Given those standards, the Court found that Amarin had not shown that Hikma had actively encouraged infringing use. Amarin had argued that it need do no more than allege a “plausible chain of events through which [Hikma] could lead a healthcare provider…to prescribe or dispense Hikma’s drug [for the still-patented CV indication.” The Court rejected Amarin’s argument, explaining that “active steps” cannot be based on “vague” language “combined with speculation about how [others] may act.” Rather, the Court looks for affirmative statements or actions to induce liability. 

The Court found that Amarin could not show active inducement with “mere omissions, inactions, or nonfeasance” — such as the skinny label’s omission of a CV Limitation of Use or Hikma’s press release that failed to mention that its product’s approved use was limited to the SH indication. It also found that several statements that Amarin argued could be read as encouraging infringement have alternative explanations. For example, Hikma’s label retained information about a clinical study relevant to the CV indication, but the Court noted that Hikma’s label must be identical to Amarin’s except for the carved-out use. Further, the Court pointed out that truthfully describing a drug as the “generic equivalent” of a brand-name drug, as Hikma did, is a normal industry practice and thus declined to turn adherence to industry standards into a building block for unlawful conduct. 

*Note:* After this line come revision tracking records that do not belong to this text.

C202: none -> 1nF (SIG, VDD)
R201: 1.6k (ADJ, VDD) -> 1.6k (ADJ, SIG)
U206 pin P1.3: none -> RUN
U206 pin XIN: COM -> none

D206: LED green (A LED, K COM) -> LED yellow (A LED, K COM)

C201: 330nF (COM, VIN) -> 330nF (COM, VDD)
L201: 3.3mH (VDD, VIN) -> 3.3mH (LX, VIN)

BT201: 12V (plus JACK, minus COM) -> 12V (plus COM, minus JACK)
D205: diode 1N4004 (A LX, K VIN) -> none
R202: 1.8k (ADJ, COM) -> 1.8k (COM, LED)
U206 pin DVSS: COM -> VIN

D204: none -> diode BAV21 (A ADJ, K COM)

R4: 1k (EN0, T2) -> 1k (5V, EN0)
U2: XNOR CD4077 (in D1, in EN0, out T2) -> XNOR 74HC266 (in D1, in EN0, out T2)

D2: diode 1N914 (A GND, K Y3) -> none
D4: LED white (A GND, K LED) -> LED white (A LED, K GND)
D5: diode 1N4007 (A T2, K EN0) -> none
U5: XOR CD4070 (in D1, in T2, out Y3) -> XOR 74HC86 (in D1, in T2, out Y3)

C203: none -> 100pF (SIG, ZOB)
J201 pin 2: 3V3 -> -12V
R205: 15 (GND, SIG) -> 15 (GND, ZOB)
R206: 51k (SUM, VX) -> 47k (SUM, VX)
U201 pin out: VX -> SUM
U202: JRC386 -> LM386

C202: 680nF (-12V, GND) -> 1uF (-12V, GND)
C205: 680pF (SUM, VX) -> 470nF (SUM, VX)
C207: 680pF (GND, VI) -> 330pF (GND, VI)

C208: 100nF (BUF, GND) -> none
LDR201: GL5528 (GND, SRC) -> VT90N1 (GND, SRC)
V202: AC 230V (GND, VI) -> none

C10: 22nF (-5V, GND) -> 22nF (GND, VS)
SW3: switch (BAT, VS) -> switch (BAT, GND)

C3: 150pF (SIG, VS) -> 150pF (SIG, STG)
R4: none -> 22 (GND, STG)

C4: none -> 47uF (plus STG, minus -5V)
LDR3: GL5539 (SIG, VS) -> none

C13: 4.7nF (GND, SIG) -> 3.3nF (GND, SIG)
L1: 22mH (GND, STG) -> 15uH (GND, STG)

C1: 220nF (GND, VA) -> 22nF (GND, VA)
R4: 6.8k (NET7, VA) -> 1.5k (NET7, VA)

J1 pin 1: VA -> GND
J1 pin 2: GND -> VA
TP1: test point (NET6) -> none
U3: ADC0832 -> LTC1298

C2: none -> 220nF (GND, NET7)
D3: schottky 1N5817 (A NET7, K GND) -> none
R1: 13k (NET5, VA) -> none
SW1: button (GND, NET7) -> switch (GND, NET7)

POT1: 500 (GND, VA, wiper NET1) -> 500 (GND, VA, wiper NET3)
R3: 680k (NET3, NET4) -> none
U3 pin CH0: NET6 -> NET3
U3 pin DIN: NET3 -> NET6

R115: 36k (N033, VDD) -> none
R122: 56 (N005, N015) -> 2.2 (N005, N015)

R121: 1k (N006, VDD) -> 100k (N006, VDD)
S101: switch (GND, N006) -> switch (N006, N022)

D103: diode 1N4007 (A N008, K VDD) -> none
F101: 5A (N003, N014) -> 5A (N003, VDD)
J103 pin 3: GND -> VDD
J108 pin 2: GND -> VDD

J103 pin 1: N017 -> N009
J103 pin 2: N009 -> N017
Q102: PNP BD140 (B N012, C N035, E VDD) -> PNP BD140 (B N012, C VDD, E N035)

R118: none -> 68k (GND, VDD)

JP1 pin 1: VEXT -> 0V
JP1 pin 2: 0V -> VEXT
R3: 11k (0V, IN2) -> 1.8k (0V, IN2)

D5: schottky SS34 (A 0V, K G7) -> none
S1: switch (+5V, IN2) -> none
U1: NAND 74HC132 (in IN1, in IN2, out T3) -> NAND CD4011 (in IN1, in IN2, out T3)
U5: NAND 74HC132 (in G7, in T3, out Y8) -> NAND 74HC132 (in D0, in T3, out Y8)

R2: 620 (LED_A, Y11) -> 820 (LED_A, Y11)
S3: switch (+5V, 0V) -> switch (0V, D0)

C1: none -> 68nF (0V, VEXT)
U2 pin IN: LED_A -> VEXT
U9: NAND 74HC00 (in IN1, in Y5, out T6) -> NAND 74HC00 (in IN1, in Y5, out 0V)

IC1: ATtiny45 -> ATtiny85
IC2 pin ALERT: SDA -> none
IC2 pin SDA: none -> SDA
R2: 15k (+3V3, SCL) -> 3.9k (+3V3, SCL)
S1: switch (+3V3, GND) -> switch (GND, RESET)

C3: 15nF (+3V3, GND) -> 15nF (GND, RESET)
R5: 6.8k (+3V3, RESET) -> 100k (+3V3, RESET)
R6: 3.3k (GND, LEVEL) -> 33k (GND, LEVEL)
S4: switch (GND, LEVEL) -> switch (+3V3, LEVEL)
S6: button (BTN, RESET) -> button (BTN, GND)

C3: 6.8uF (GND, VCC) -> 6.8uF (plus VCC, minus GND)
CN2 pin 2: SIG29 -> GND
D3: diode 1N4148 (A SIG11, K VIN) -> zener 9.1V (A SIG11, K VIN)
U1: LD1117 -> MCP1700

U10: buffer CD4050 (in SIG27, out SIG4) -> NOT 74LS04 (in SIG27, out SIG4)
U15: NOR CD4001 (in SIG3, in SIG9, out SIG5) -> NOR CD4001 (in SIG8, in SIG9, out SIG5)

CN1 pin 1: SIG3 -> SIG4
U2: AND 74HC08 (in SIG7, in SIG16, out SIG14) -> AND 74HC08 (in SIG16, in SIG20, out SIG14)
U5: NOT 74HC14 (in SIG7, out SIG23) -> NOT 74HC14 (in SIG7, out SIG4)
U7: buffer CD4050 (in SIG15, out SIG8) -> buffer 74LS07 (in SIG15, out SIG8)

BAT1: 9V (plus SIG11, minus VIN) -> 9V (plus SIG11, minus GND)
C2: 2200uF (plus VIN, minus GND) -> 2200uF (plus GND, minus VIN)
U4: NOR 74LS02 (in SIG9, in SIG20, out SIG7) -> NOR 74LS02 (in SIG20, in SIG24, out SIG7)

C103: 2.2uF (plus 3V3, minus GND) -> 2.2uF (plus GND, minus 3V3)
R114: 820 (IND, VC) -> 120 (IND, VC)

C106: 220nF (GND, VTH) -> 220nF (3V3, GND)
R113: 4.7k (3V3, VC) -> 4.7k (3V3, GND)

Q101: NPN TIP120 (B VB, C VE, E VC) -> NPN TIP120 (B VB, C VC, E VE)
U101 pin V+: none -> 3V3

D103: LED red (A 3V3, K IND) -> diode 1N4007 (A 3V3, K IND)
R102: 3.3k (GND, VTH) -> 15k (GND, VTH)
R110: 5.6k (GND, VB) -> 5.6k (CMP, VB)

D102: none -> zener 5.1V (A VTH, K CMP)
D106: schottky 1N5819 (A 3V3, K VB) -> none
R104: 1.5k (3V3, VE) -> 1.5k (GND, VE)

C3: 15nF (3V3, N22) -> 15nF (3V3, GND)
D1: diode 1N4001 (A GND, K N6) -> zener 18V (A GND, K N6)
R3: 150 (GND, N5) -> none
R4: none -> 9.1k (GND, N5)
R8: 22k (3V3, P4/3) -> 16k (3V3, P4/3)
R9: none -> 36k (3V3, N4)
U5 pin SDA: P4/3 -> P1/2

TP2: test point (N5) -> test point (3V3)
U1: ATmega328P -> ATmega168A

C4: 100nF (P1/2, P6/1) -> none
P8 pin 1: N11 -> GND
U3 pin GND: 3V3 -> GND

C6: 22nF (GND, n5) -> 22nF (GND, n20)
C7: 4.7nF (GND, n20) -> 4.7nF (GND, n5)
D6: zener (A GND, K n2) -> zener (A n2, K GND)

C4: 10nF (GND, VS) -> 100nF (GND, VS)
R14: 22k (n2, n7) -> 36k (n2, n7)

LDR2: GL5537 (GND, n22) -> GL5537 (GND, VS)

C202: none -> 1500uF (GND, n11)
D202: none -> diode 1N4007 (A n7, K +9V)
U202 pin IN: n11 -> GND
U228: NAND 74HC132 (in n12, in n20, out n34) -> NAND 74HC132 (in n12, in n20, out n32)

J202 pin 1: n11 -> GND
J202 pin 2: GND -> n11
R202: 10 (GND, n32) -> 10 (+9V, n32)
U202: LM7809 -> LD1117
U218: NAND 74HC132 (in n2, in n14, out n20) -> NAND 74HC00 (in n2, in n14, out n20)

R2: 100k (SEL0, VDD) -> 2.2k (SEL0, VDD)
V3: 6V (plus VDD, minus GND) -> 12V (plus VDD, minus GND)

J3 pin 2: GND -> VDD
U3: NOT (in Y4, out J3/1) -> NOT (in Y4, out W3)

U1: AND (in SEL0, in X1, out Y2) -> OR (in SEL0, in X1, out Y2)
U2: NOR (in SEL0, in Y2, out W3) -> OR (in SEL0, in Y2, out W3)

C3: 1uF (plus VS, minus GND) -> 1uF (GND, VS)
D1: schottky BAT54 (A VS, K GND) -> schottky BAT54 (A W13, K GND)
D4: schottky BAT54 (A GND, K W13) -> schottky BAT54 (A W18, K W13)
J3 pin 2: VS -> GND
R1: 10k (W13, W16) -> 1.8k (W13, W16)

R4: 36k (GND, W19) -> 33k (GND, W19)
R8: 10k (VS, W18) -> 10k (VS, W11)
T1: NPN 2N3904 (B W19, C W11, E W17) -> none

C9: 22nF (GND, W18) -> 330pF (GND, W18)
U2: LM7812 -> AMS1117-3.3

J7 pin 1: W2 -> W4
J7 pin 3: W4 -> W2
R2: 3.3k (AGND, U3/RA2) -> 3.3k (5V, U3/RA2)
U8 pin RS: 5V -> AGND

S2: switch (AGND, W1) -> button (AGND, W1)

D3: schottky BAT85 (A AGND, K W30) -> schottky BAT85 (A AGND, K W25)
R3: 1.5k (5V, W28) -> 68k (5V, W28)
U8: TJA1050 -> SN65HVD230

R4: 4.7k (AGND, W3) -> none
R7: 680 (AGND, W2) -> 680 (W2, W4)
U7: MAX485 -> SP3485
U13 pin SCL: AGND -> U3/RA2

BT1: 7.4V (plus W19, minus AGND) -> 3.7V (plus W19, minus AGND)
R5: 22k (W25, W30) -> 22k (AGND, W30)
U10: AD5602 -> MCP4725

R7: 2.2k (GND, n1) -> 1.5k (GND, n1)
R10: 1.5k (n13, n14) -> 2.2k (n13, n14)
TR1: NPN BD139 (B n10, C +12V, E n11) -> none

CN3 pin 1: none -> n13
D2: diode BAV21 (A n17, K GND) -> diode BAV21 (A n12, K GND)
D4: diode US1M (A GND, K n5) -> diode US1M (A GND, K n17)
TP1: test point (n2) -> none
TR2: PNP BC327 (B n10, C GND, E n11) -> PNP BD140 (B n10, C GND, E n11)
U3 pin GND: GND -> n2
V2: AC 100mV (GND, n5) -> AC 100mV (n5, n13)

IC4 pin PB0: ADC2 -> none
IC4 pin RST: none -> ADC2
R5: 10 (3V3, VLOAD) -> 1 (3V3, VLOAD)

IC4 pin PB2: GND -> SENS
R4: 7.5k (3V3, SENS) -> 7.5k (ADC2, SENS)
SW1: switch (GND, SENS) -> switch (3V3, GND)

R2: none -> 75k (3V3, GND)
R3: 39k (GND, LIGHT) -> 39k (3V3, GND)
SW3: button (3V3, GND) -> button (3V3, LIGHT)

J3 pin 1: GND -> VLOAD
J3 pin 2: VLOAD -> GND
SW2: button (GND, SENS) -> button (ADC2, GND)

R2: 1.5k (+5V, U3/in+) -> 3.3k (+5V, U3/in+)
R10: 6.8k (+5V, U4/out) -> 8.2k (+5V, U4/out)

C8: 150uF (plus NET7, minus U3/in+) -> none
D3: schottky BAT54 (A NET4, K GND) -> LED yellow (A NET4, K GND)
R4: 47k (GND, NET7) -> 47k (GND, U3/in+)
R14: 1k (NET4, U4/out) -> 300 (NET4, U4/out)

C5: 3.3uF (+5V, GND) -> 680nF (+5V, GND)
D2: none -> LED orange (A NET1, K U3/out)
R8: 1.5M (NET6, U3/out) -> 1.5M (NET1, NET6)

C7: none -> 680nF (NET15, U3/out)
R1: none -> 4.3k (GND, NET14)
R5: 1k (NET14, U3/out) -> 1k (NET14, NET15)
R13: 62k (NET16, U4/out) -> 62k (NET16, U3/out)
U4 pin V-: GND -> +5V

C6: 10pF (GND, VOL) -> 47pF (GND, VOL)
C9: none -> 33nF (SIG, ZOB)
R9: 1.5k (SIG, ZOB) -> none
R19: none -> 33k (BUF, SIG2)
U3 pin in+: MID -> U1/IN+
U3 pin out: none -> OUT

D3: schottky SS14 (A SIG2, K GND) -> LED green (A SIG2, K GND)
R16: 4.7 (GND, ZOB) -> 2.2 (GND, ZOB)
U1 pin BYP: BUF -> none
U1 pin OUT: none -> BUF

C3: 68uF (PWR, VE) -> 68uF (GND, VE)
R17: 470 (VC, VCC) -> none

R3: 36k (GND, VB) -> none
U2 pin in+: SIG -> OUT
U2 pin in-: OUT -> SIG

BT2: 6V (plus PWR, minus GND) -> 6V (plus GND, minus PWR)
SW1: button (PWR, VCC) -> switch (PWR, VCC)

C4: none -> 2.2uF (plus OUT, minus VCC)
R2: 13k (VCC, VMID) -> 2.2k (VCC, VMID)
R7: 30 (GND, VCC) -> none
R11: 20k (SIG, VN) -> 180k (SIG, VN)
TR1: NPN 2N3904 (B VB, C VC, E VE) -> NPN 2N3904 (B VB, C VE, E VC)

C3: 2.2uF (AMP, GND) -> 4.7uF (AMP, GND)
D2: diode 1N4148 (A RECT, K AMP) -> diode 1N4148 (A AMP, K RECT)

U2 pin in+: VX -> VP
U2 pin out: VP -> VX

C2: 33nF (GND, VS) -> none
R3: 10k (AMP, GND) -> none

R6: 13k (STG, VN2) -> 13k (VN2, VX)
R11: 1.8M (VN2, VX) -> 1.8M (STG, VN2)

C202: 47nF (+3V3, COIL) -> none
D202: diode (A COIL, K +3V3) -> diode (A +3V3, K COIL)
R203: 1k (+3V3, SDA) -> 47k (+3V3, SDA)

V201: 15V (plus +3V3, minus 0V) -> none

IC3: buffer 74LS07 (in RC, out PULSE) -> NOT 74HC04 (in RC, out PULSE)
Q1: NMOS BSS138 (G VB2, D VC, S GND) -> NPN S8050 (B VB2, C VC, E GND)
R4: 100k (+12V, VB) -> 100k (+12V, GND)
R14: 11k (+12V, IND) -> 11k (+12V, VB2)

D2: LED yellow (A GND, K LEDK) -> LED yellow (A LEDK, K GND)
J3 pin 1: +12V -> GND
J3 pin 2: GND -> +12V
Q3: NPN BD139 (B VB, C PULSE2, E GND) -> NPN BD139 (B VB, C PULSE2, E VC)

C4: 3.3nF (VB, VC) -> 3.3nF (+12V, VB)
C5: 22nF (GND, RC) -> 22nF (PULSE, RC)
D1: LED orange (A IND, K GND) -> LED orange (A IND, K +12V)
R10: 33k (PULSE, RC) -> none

Finding the rest of the Hikma statements that Amarin relied on too vague to support inducement liability, the Court reversed and remanded. 

Takeaways

  • The Court emphasized that active, affirmative steps are required for inducement.
  • Omissions, neutral statements, or ambiguous context are insufficient.
  • Ordinary commercial behavior, such as truthful “generic equivalent” statements, the use of AB ratings, and broad therapeutic classification language is, without more, unlikely to support inducement liability.
  • Inducement claims likely will be harder to plead and face more scrutiny following this decision.
  • To avoid liability, a party should ensure that it does not take active, affirmative steps to encourage an infringing use of its products.